Long Islanders considering a first home purchase may be feeling pressure to buy -- soon. They’re constantly reminded that this is the only time they won’t be saddled with a previous home to sell; interest rates, though on the rise, remain at attractive levels; and the local housing inventory is high while prices are low.
Those are nice incentives, but to find out if you’re really in a position to take advantage of them, you have to do the math, says Alex Matjanec, founder of MyBankTracker.com, an online resource for comparing lenders and rates. In order to assess your financial readiness, determine what you can afford and score the best interest rates, these are the magic numbers Matjanec says you need to remember:
31 percent. That’s how much of your pre-tax monthly income you should be prepared to pay toward your mortgage, Matjanec says. The Multiple Listing Service of Long Island reports that the median yearly income was $87,500 among first-time homebuyers here in 2009 -- that’s $7,292 a month. So a buyer in this income range should start by budgeting $2,260 for monthly house payments. Then factor in things like the down payment, closing costs and monthly upkeep to determine how much home you can afford.
740. Borrowers boasting a credit score of 740 are offered the best interest rates, Matjanec says -- and if an Federal Housing Authority proposal before Congress passes, soon those with a score below 580 may not be able to get a loan without a 10 percent down payment.
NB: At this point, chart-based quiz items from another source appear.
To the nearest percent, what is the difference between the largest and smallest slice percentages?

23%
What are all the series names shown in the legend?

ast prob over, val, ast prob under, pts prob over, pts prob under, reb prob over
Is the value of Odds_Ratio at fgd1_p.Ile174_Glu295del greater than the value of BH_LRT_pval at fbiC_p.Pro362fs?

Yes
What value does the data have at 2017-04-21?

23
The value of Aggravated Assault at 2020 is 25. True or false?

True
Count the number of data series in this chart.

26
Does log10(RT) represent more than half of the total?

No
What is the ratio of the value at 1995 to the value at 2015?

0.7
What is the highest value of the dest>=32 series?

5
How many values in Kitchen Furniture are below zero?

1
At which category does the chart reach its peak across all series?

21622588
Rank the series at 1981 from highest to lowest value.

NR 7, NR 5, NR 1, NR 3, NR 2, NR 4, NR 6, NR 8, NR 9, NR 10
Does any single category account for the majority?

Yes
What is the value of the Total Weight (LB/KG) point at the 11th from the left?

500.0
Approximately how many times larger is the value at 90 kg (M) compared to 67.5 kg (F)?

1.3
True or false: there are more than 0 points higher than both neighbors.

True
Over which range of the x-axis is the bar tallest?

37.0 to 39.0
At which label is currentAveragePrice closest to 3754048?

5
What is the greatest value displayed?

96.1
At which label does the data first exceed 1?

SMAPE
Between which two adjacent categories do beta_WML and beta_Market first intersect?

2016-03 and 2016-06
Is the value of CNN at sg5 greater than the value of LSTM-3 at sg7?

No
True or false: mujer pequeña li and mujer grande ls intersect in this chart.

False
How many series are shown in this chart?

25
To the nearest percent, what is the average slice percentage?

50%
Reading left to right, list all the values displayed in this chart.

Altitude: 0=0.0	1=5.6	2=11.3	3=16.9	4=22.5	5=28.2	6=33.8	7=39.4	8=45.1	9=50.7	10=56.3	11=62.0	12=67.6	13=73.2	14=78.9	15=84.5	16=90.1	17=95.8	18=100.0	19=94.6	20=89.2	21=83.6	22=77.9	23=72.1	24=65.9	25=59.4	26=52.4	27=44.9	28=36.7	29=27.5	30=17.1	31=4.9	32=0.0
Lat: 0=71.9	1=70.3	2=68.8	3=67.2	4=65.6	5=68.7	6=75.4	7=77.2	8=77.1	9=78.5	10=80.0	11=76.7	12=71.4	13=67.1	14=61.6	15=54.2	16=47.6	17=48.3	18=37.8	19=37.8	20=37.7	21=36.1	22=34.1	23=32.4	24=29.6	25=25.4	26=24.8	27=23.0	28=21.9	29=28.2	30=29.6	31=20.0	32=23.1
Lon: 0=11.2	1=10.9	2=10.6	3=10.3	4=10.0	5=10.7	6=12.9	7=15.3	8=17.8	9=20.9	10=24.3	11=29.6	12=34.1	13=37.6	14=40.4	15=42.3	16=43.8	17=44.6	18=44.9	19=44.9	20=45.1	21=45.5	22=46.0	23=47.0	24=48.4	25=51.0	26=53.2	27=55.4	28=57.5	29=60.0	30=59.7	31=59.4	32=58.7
According to the Federal Trade Commission, annualcreditreport.com is the only authorized source for the free credit report you’re entitled to see once a year. You can see your score for a fee of about $8 -- and if it’s far below the mark, it’s time to clean up your act. Visit ftc.gov to learn how to dispute errors on your credit report.
1/3. That’s the maximum amount of your available credit that you should owe. If your debt is higher than that, start paying it down now and don’t apply for any new credit cards, Matjanec says. Reducing your debt can help you score a better interest rate on your home loan. For help with debt management, consult a nonprofit credit-counseling agency such as the National Foundation for Credit Counseling.
20 percent. In New York, it takes a 20 percent down payment to get a conventional loan -- one that doesn’t come with a mortgage insurance requirement to offset the lender’s risk in the event of default. It’s best to save up for the full down payment because mortgage insurance fees add up, cautions Matjjanec: “Insurance fees will be different depending on the insurance company you use, but as of April 2010, government-insured mortgage fees are 3.5 percent. So for example a 30-year $300,000 mortgage could cost the buyer $30,000 in fees.”